The IMF and other globalist organisations suggest we must achieve a net zero carbon goal by 2030 to avoid the "climate cliff". The theory is that once the Earth hits warming of more than 1.5C there will be an irreversible environmental disaster of inconceivable proportions. Of course, this is complete nonsense, but fortunately, they haven't been able to get monkeypox and bird flu up to snuff, so this is Plan B.
To achieve our collective salvation, these globalists have decided to roll out climate lockdowns, draconian measures under which "governments would limit private vehicle use, ban consumption of red meat and impose extreme energy-saving measures, while fossil-fuel companies would have to stop drilling". – Zero Hedge.
Climate lockdowns would include steep carbon taxes, which act like interest rate increases commonly used by central banks to slow economic activity during inflation. An indirect economic shutdown of this magnitude would be devastating for Western nations, resulting in crippling energy shortages, food shortages, job losses and eventually total collapse, decimating populations worldwide.
Despite paid fact-checks to the contrary, this is what they want to occur, what the pandemic was about, and what our future holds in store unless we collectively do something to stop them.
Who's deranged?
Re: "Derangement tag", (PostBag, Nov 29).
Much as he may yearn for the day, if ever there was one, when political discourse was more gentlemanly, Songdej Praditsmanont certainly overreacted to Michael Setter's cutesy right-wing barb that he suffers from Trump derangement syndrome.

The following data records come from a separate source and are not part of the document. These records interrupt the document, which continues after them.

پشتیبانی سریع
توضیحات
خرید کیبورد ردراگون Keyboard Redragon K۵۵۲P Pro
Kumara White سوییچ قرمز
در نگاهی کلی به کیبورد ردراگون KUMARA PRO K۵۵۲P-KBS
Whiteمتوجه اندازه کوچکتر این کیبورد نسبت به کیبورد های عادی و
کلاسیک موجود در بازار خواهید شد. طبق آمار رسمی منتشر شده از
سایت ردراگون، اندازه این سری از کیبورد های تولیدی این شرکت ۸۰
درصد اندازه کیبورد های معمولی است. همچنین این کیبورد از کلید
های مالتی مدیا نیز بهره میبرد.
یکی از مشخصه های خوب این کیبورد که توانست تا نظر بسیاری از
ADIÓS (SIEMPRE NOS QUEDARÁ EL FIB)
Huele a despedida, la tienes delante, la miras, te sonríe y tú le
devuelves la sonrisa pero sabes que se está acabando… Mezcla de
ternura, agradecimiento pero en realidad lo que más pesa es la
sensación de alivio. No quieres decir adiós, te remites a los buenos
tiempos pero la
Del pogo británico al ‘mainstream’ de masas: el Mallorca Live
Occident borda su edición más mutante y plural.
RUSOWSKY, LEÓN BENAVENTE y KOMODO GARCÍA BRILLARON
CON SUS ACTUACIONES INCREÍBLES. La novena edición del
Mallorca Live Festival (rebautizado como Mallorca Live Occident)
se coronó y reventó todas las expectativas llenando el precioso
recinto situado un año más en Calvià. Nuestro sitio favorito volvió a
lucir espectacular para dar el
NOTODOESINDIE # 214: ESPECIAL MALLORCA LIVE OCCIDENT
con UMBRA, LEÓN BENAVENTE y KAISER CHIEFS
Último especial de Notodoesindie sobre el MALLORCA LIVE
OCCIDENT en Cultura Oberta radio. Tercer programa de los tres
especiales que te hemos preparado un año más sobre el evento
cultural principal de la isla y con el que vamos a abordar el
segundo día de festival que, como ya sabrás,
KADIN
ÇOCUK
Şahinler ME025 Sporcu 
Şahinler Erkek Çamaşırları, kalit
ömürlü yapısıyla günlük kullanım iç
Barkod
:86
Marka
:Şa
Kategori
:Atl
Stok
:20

An old saying goes, "If you can't handle the heat, stay out of the kitchen".
It's certainly not true that letters-to-the-editor columns in other major papers are more restrained than the Post. I'd bet a dime to a ducat that one could call the UK prime minister stark, staring bonkers in the London Times with not a whisper of possible legal action.
It is, however, colossally ironic that Michael Setter, of all people, should brand someone as irrationally negative. This is a correspondent who persistently portrays the world as being run by shadowy cabals and elites, corrupt and incompetent governments, crooked central bankers, a venal medical establishment, lying media, deceitful climate scientists, and deluded geo-engineers. It's well-nigh impossible to find a single breath of positivity in any of his letters.
If we're going to talk about derangement syndrome, Khun Michael's obsession with multiple conspiracy theories fits the description perfectly.